The Hebrew word raphah means to heal. It represents a restoring to normal, “an act which God typically performs” (7495). David’s request for God to heal his soul was motivated by David’s understanding that he needed to be transformed or turned back to the way he was before he sinned against God. David’s life was no longer filled with happiness and joy. He could not get things back on track as he once had.

Thinking about his many accomplishments, David said, “When I remember these things, I pour out my soul in me: for I had gone with the multitude, I went with them to the house of God, with the voice of joy and praise, with a multitude that kept holyday” (Psalm 42:4). David knew from many years of experience that the way to fix his problem was to get right with God, to restore the relationship that brought him joy.

David’s statement in Psalm 42:1, as the deer panteth after the water brooks, so panteth my soul after thee, O God, is based on David’s awareness that fellowship with God brought refreshment to his soul. Over the years, David had been revived when he connected with the LORD and trusted him for deliverance. David concluded Psalm 42 with the questions, “Why art thou cast down, O my soul? and why art thou disquieted within me?” (Psalm 42:11). At that point, David realized that the LORD had not left him, but was waiting for David to turn to him for help. David’s belief in God was the real issue. David said, “Hope thou in God: for I shall yet praise him, who is the health of my countenance, and my God” (Psalm 42:11).

The word translated health is yeshuw’ah.

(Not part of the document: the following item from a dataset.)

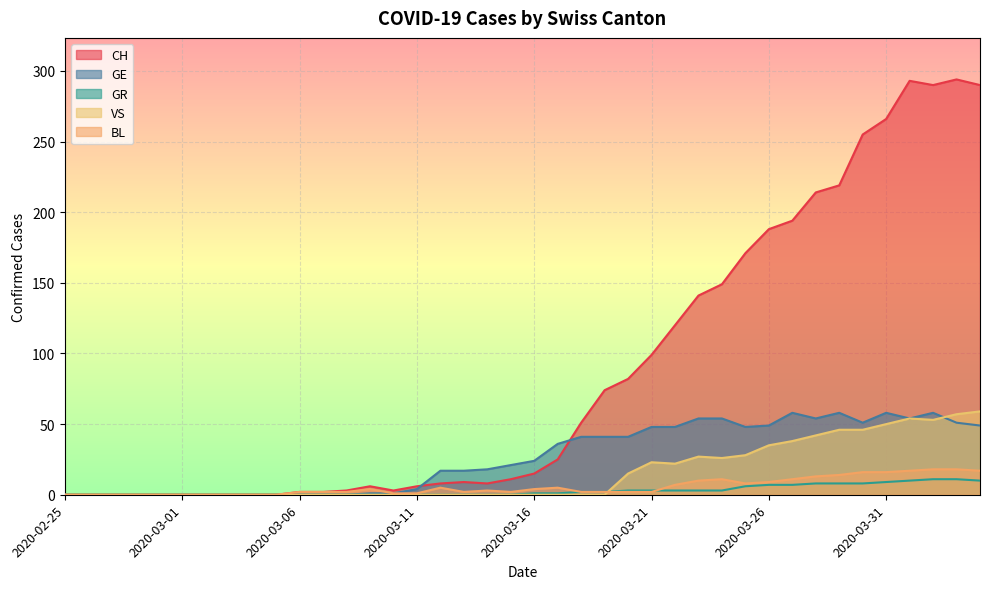

Between 2020-03-08 and 2020-03-11, which is larger?

2020-03-11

It means deliverance or salvation and is a synonym for the word yasha’, which means to be saved (3467). The name Jesus is a Greek form of the word yeshu’ah indicating that David was looking to his Messiah for restoration of health to his soul. The word countenance refers to the face or the look on one’s face (6440). David may have been thinking about the time when he would see his Savior face to face and would praise him for his gift of salvation and the completed work that would provide deliverance from his sin.

Your heart’s desire

“For he satisfieth the longing soul, and filleth the hungry soul with goodness” (Psalm 107:9). “The Hebrew system of thought does not include the opposition of the terms ‘body’ and ‘soul’ which are really Greek and Latin in origin. The Hebrew compares/contrasts ‘the inner self’ and ‘the outer appearance’ or as viewed in a different context, ‘what one is to oneself’ as opposed to ‘what one appears to be to one’s observers'” (5315).

A common question asked of children in the United States is what do you want to be when you grow up. It is assumed that while growing up, children can engage in a process that changes or molds them into what they want to be. I don’t know of any studies that have shown how often children grow up and become what they want, but my  personal experience tells me that it rarely happens. When I was asked that question, I didn’t know what to say, but I know what I became was not what I wanted.

I think children have a tendency to dream or maybe even fantasize about what their life will be like when they are grown up. Then, when they are, they compare their dream to reality to measure their satisfaction with life. In my case, my satisfaction level was zero and that is why I decided to kill myself. The problem in my situation was that I didn’t have anything to compare reality with; I didn’t know what I wanted to be, at least I didn’t think I did.

Because God is our creator, he knows the desires of our hearts. He created us to be something and until we do become what we are meant to be, we will never be satisfied. The Psalmist said in Psalm 107:14, “He brought them out of darkness and the shadow of death and break their bands in sunder.” The bands referred to here are restraints or discipline that is meant to keep you going in a certain direction, on a specific course that is not of your own choosing, such as when an animal is harnessed and forced to plow a field.

God’s goal in developing a relationship with us is to satisfy our souls, that which we are to ourselves, the inner self, with goodness. He wants to give us the desires of our hearts. “Therefore he brought down their heart with labour, they fell down, there was none to help. Then they cried unto the LORD in their trouble, and he saved them out of their distress” (Psalm 107:12-13).